◆ **Exercise description**: For each line below that includes the string "left", show the whole line.

◆ **Raw data**:
☆ ☆ ☆ ☆
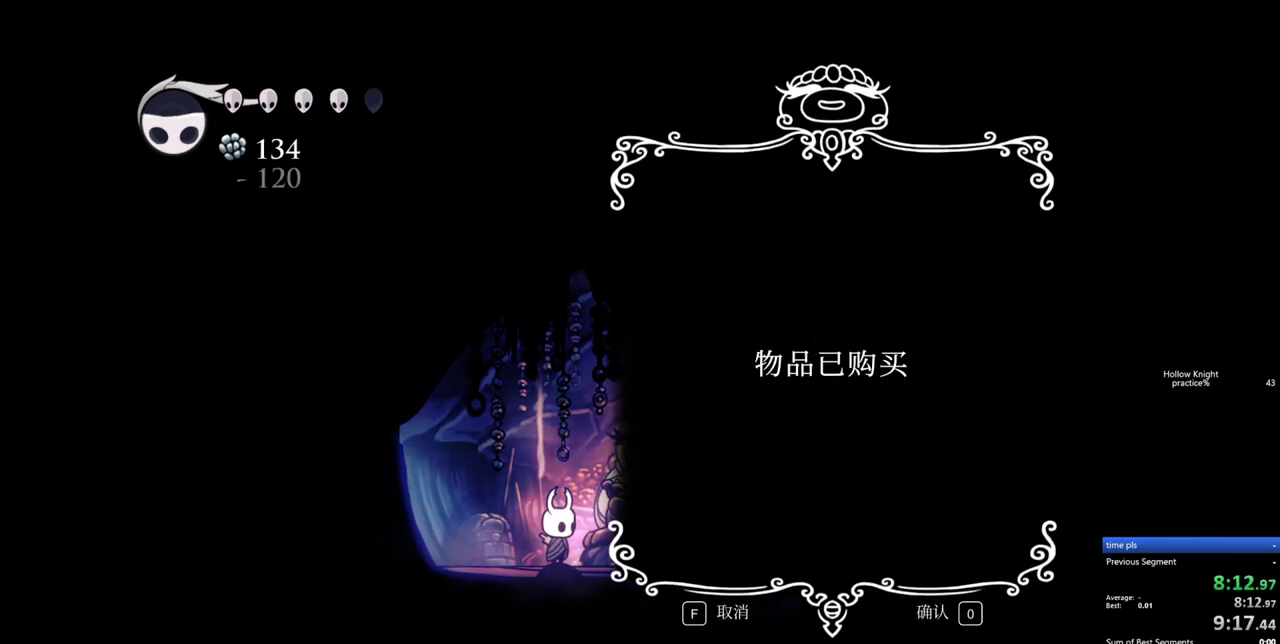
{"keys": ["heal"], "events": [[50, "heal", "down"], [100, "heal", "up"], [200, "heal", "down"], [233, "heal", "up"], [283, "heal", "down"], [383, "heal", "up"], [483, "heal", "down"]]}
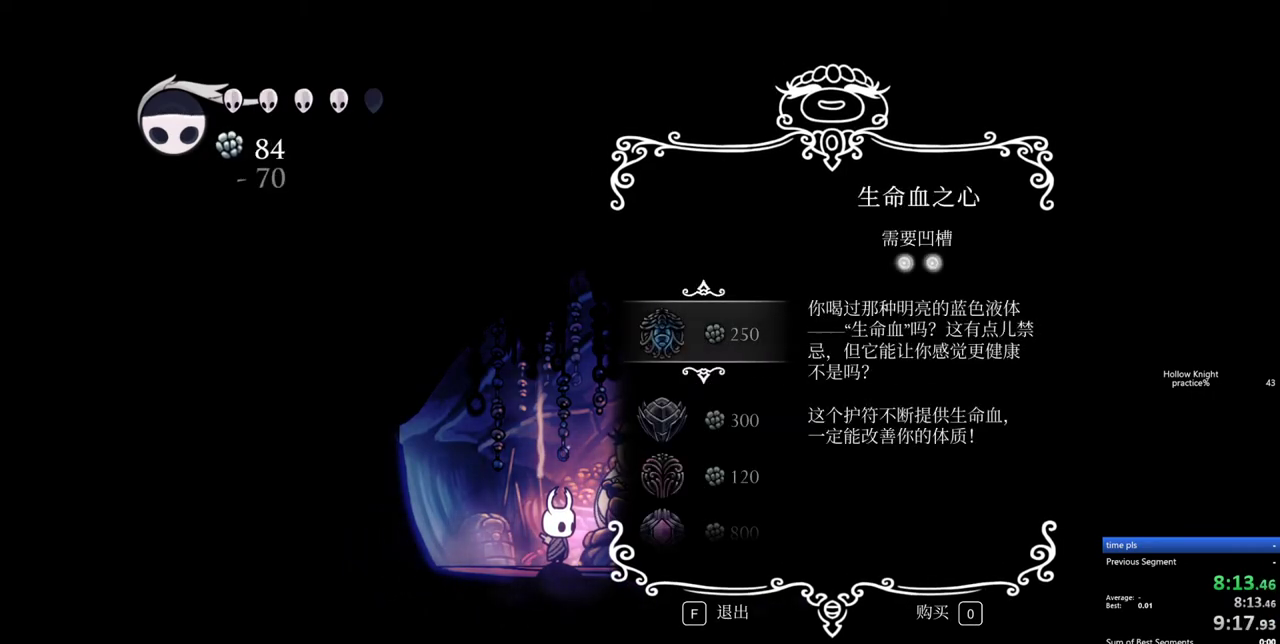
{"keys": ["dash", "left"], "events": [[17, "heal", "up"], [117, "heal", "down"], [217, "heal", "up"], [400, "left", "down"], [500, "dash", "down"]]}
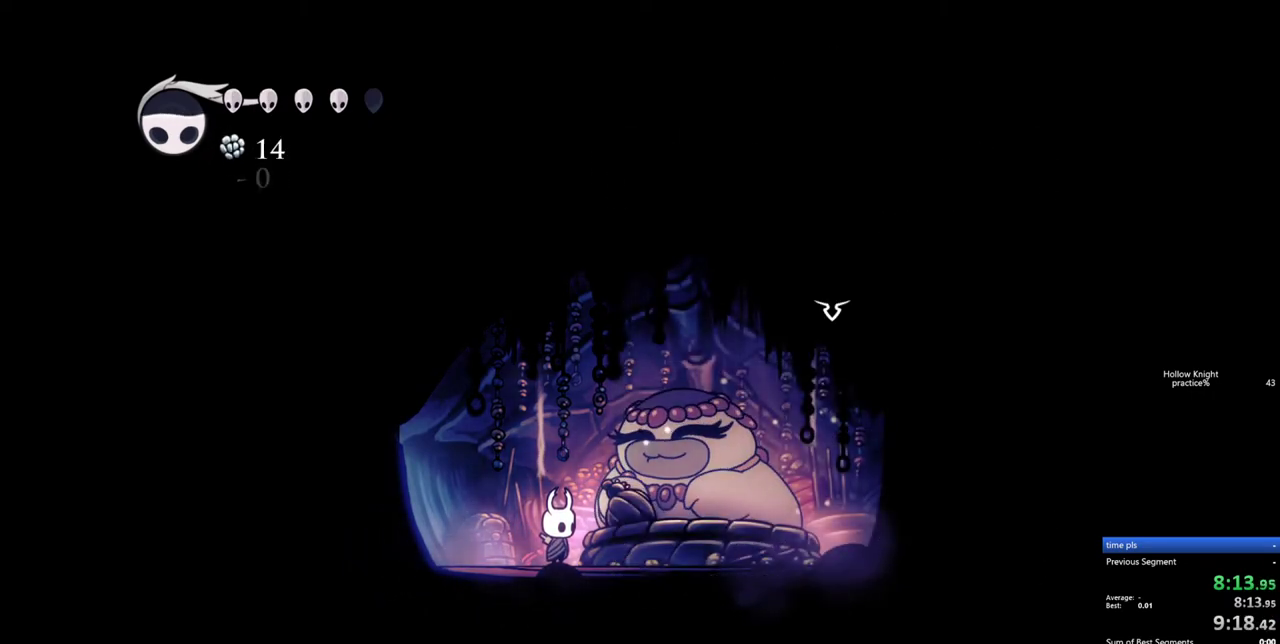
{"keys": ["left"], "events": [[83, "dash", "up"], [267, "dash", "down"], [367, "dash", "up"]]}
☆ ☆ ☆ ☆
◆ **Worked solution**:
{"keys": ["dash", "left"], "events": [[17, "heal", "up"], [117, "heal", "down"], [217, "heal", "up"], [400, "left", "down"], [500, "dash", "down"]]}
{"keys": ["left"], "events": [[83, "dash", "up"], [267, "dash", "down"], [367, "dash", "up"]]}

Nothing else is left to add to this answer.